Miranda

Prinzessin Miranda war wundermild,
sie lebte im Schloss am Marmarameere.
Sie war so edel wie Elfenbein,
war schöner noch als ihr Spiegelbild.
Doch schnürten Mauern und prachtvolle Leere
ihr Lebensfreude und Jugend ein.

Es fliegt im goldenen Federkleid,
kein Vogel nur eine Elle weit.
Sie war schon lange nicht mehr Kind
und wäre seit Jahren so gerne
hinaus in die weite Ferne
gefahren mit Segeln im Wind.

Ein Dichter im kleinen Kämmerlein,
erahnte von ferne Mirandas Verlangen
und legte es singend in sein Gedicht.
Er schrieb es so kunstvoll, in Worten so rein,
wie Lichtstrahl im Bergkristall eingefangen.
Doch die, die es hörten verstanden es nicht.

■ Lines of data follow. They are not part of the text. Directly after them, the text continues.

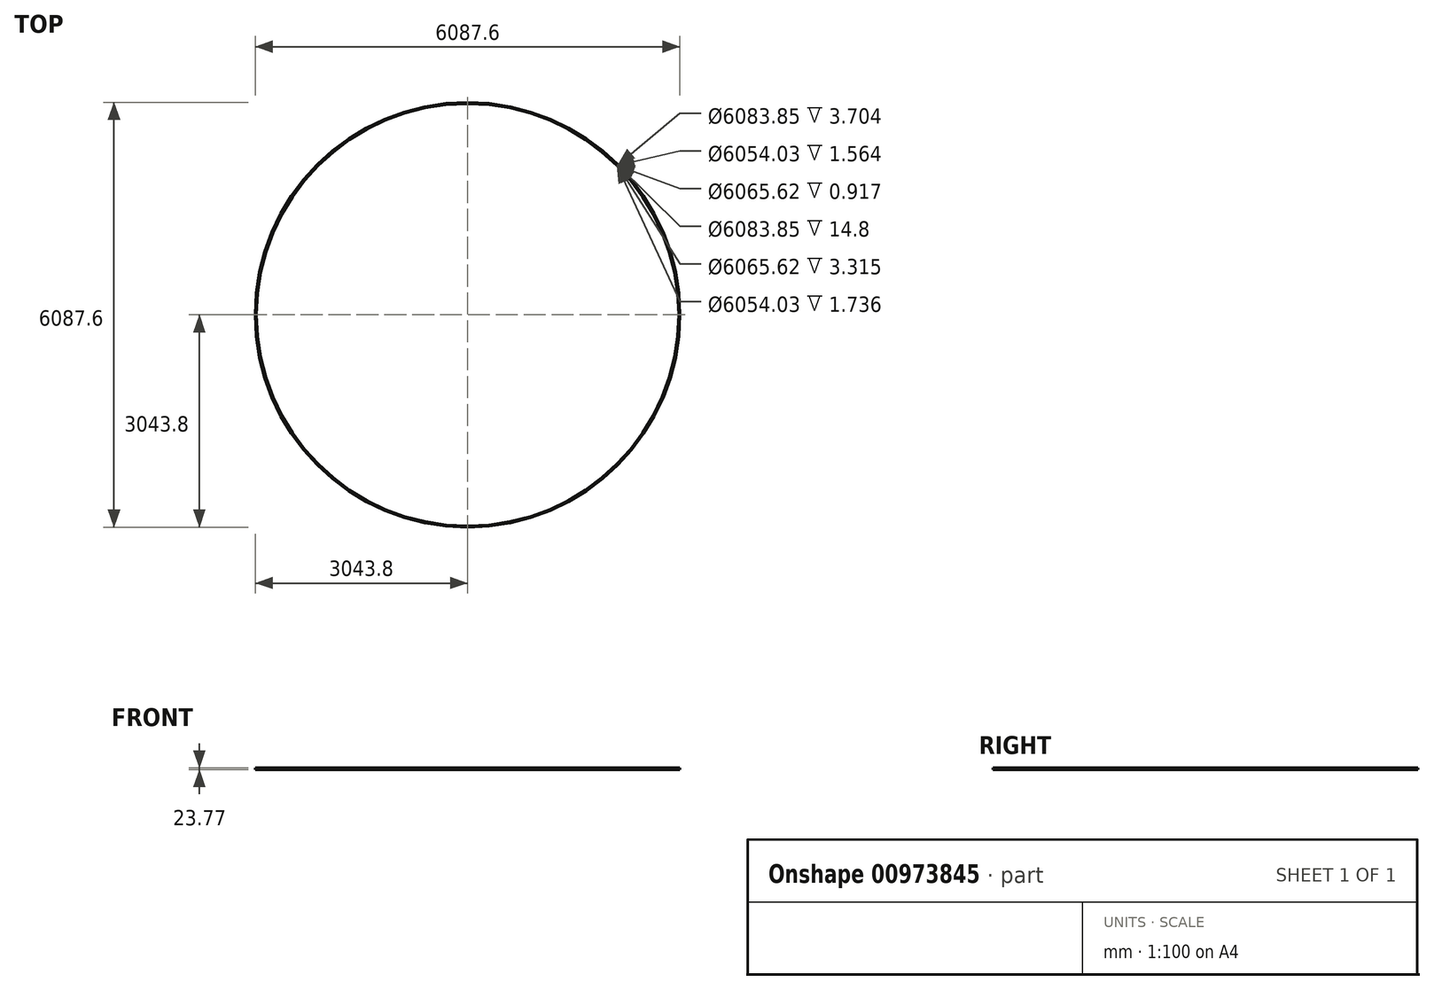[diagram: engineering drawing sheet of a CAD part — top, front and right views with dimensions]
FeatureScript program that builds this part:
annotation { "Feature Type Name" : "Feature", "Feature Type Description" : "" }
export const myFeature = defineFeature(function(context is Context, id is Id, definition is map)
    precondition{}
    {
        {
            var Q0;
            Q0=qCreatedBy(makeId("Front.planeOp"),FACE);
            var sketch = newSketch(context, id + "F0", { "sketchPlane" : qUnion([Q0])});
            skLineSegment(sketch, "E0", {"start": v(0, 11.38) * mm, "end": v(0, -12.39) * mm});
            skLineSegment(sketch, "E1.MirrorCS", {"start": v(9.34, 3.46) * mm, "end": v(9.34, 4.38) * mm});
            skLineSegment(sketch, "E2.MirrorCS", {"start": v(11, 4.38) * mm, "end": v(11, 3.46) * mm});
            skLineSegment(sketch, "E3.MirrorCS", {"start": v(1.88, 4.38) * mm, "end": v(1.88, -10.42) * mm});
            skLineSegment(sketch, "E4.MirrorCS", {"start": v(1.88, -10.42) * mm, "end": v(9.34, -10.42) * mm});
            skLineSegment(sketch, "E5.MirrorCS", {"start": v(9.34, -9.07) * mm, "end": v(11, -9.07) * mm});
            skLineSegment(sketch, "E6.MirrorCS", {"start": v(0, 11.38) * mm, "end": v(16.8, 11.38) * mm});
            skLineSegment(sketch, "E7.MirrorCS", {"start": v(16.8, 4.38) * mm, "end": v(11, 4.38) * mm});
            skLineSegment(sketch, "E8.MirrorCS", {"start": v(16.8, 11.38) * mm, "end": v(16.8, 9.65) * mm});
            skLineSegment(sketch, "E9.MirrorCS", {"start": v(11, 3.46) * mm, "end": v(9.34, 3.46) * mm});
            skLineSegment(sketch, "E10.MirrorCS", {"start": v(1.88, 7.54) * mm, "end": v(1.88, 5.94) * mm});
            skLineSegment(sketch, "E11.MirrorCS", {"start": v(11, -9.07) * mm, "end": v(11, -10.42) * mm});
            skLineSegment(sketch, "E12.MirrorCS", {"start": v(9.34, 4.38) * mm, "end": v(1.88, 4.38) * mm});
            skLineSegment(sketch, "E13.MirrorCS", {"start": v(16.8, 5.94) * mm, "end": v(16.8, 4.38) * mm});
            skLineSegment(sketch, "E14.MirrorCS", {"start": v(1.88, 5.94) * mm, "end": v(16.8, 5.94) * mm});
            skLineSegment(sketch, "E15.MirrorCS", {"start": v(16.8, 9.65) * mm, "end": v(1.88, 9.65) * mm});
            skPoint(sketch, "E16.MirrorP", {"position": v(9.34, 7.54) * mm});
            skLineSegment(sketch, "E17.MirrorCS", {"start": v(1.88, 9.65) * mm, "end": v(1.88, 7.54) * mm});
            skLineSegment(sketch, "E18.MirrorCS", {"start": v(11, -10.42) * mm, "end": v(11, -12.39) * mm});
            skLineSegment(sketch, "E19.MirrorCS", {"start": v(11, -12.39) * mm, "end": v(0, -12.39) * mm});
            skLineSegment(sketch, "E20.MirrorCS", {"start": v(9.34, -10.42) * mm, "end": v(9.34, -9.07) * mm});
            skSolve(sketch);
        }
        {
            var Q0;
            Q0=qCreatedBy(makeId("Top.planeOp"),FACE);
            var sketch = newSketch(context, id + "F1", { "sketchPlane" : qUnion([Q0])});
            skCircle(sketch, "E21", {"center": v(3043.8, 0) * mm, "radius": 3045 * mm});
            skSolve(sketch);
        }
        {
            var Q0;
            Q0=makeQuery(id+"F0.imprint","IMPRINT",FACE,{"disambiguationData":[TD([[makeQuery(id+"F0.imprint","IMPRINT",EDGE,{"derivedFrom":sQuery(id+"F0.wireOp",EDGE,"E0")}),1.0]])]});
            var Q1;
            Q1=sQuery(id+"F1.wireOp",EDGE,"E21");
            sweep(context, id + "F2", {"profiles" : qUnion([Q0]), "path" : qUnion([Q1])});
        }
    });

Der Samen, gelegt in die Erde hinein,
wird Baum und zersprengt das Felsengestein.
Der Dichter sang zum Lobe des Herrn,
so wie die Vögel singen,
und sieh, es freute das Klingen
im Himmel den Morgenstern!




P.S.: Diese Kanzone möchte in dieser so nüchternen Zeit, in der selbst die Lyrik prosaisch sein soll, nur die Poesie besingen.